Dehumidifiers serve a number of different household purposes. These electrical appliances can help enormously in allergy season, and they protect your home against mildew and mold. A dehumidifier does exactly what the name implies – it “dehumidifies” the air by pulling out moisture. You might have different dehumidifier needs based on where you’re placing the appliance, who is affected, and how often you intend to keep it running.
If you have a crawlspace, you’re going to want a dehumidifier. This will help protect your space from rotting with mildew and mold. However, the right capacity needs to be used. Your home environment plays a big part in the type of dehumidifier that’s right for you.
Know Your Humidity Level
You should test the humidity level of your crawlspace. From there, you need to know how many air changes need to be made per hour to regulate the moisture. If you want an exact measurement, you can use an inexpensive gauge called the hygrometer. There’s also a “rule of thumb” type of test.
- Moderate dampness – Feels damp and smells musty during humid weather, needs 3 air changes each hour
- Very damp – Feels damp and smells musty in all weather, needs 4 air changes each hour
- Wet – Visible water, mildew, or mold, needs 5 changes each hour
- Extremely wet – Standing water is visible, needs 6 changes each hour
Measure Your Space
Crawlspaces are, by definition, small. After you’ve determined your humidity level, you should get a measurement of your crawlspace in cubic feet. That way, you know the dimensions of a dehumidifier that can fit in your space.
Calculate Your Air Flow
“Air flow” refers to the amount of air that must move every minute to keep a space dry. Your dehumidifier needs enough power to reach the right air flow.

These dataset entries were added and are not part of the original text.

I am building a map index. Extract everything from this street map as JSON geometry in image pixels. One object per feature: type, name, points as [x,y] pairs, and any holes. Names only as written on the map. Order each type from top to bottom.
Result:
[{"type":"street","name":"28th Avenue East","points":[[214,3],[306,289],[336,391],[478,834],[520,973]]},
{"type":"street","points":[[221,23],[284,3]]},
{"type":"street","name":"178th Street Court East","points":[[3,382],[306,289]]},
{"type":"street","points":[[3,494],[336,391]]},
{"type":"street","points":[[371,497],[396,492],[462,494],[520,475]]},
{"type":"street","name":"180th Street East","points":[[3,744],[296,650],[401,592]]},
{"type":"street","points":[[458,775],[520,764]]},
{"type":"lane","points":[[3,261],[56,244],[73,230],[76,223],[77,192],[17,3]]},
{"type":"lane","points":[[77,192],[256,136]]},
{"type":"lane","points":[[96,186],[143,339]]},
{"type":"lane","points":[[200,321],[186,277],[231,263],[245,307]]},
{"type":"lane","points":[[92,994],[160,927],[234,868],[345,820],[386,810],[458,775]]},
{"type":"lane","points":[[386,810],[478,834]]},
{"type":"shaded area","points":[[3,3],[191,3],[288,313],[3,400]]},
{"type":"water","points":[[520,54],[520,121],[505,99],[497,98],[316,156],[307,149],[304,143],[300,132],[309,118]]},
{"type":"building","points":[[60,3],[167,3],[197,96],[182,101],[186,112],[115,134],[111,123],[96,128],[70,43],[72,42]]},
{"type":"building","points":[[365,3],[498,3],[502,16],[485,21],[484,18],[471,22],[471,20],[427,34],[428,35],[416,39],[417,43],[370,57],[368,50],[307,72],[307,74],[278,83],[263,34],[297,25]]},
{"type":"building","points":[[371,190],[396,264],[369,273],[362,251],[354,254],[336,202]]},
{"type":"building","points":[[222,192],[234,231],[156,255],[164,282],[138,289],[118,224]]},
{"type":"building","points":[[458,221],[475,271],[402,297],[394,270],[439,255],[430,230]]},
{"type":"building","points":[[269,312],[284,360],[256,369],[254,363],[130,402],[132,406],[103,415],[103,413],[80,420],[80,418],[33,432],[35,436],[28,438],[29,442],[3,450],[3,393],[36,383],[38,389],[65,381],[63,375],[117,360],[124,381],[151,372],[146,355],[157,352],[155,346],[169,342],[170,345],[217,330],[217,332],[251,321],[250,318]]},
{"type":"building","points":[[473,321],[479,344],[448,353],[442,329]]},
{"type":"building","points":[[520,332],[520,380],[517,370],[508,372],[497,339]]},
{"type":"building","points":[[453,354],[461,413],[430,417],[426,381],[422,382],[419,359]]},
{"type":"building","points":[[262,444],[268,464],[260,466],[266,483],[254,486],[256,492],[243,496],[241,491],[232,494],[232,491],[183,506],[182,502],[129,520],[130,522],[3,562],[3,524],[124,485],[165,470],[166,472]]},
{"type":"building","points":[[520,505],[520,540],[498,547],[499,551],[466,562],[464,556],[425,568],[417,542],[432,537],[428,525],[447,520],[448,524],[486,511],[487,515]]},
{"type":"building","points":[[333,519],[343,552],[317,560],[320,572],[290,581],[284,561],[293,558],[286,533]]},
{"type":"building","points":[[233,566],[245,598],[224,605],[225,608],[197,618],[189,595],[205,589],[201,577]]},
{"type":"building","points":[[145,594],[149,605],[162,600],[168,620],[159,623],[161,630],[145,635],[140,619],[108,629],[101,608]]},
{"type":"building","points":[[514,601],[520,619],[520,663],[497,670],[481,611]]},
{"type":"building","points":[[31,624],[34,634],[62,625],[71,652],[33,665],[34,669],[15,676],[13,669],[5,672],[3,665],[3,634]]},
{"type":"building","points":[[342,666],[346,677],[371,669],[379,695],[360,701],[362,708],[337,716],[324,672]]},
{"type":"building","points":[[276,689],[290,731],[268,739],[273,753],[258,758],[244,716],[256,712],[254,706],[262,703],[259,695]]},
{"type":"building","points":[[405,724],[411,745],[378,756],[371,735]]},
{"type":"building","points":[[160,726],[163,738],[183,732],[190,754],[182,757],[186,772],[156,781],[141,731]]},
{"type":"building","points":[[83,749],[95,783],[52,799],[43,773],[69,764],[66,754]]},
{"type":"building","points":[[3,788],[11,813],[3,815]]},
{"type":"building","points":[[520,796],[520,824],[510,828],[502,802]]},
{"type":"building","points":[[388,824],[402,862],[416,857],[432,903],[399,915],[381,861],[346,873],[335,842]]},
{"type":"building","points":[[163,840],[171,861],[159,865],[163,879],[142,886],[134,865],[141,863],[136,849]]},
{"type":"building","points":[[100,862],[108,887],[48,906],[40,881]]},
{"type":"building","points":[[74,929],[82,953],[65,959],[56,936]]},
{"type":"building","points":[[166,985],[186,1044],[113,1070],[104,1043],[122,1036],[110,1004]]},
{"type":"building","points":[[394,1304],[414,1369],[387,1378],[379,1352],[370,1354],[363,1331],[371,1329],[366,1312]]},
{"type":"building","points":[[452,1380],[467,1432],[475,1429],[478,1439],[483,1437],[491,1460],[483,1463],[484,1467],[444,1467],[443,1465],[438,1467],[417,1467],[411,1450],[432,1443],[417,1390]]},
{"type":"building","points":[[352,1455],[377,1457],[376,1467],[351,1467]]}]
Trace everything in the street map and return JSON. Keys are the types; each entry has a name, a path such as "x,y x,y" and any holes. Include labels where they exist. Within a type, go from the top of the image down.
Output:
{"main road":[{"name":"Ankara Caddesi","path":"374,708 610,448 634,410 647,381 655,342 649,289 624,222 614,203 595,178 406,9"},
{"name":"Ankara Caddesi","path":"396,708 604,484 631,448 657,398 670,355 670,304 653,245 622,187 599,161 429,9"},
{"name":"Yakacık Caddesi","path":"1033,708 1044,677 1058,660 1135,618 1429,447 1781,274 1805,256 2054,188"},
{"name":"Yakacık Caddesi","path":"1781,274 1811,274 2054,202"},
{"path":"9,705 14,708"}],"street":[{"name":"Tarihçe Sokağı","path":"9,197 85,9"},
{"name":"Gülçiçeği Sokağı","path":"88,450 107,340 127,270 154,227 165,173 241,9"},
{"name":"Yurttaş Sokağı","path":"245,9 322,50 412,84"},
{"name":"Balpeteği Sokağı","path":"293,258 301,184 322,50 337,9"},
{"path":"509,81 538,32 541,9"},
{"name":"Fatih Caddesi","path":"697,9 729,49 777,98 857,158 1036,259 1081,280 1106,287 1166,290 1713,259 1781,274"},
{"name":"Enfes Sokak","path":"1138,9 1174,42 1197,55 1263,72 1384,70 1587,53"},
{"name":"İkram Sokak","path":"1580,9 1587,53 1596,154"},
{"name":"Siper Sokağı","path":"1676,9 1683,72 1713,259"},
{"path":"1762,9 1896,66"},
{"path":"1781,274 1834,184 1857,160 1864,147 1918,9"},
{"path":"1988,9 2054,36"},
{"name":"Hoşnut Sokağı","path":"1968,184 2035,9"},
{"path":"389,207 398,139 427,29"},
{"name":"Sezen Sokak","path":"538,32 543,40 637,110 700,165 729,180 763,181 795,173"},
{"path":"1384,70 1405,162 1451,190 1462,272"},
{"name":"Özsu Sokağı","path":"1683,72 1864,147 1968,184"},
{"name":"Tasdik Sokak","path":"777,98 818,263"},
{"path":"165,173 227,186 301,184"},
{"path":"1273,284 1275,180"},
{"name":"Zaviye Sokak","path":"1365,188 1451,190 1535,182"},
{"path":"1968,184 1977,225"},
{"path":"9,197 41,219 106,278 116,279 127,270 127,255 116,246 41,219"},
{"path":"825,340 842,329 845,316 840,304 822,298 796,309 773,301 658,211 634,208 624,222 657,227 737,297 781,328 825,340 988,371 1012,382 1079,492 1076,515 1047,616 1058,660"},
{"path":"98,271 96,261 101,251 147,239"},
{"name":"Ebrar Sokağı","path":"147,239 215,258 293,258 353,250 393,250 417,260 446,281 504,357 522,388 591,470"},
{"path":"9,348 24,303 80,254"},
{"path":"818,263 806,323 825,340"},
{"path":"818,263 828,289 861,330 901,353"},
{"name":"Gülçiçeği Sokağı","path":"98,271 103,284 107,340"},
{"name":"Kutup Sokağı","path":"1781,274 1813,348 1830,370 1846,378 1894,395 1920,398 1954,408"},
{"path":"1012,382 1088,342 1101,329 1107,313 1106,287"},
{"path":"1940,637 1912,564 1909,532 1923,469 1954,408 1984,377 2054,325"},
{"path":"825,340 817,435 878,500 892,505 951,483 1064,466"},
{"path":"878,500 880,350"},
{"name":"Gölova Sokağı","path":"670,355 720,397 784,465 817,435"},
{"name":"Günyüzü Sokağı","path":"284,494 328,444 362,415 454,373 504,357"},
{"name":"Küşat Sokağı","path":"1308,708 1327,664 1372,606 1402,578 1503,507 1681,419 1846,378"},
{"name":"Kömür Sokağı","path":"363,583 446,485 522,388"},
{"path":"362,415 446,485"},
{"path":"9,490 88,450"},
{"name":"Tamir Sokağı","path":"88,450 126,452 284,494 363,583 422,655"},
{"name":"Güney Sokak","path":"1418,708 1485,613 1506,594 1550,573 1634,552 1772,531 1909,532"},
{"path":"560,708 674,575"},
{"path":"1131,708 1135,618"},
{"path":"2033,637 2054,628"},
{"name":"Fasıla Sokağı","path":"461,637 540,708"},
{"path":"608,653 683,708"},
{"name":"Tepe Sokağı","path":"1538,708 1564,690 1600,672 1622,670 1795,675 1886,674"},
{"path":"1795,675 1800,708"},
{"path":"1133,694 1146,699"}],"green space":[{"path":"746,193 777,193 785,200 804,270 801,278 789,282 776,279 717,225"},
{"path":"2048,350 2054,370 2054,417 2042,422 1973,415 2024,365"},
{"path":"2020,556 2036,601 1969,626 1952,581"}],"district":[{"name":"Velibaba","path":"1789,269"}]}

The equation for determining air flow is:
Crawlspace in cubic feet multiplied by the necessary air changes, divided by 60.
Understand Moisture Removal
Another component of dehumidifiers is the moisture removed from the air. This is calculated by determining how many PPD (pints per day) need to be removed from your desired area. Small areas might need less than 10 PPD, but larger spaces might need closer to 50 PPD. Since your crawl space is small, you probably don’t need a huge PPD rating.
The dehumidifiers you choose from will be rated by the PPD and the CFM (cubic feet moved). As long as you make your calculations beforehand, you should know exactly what specifications you’re looking for.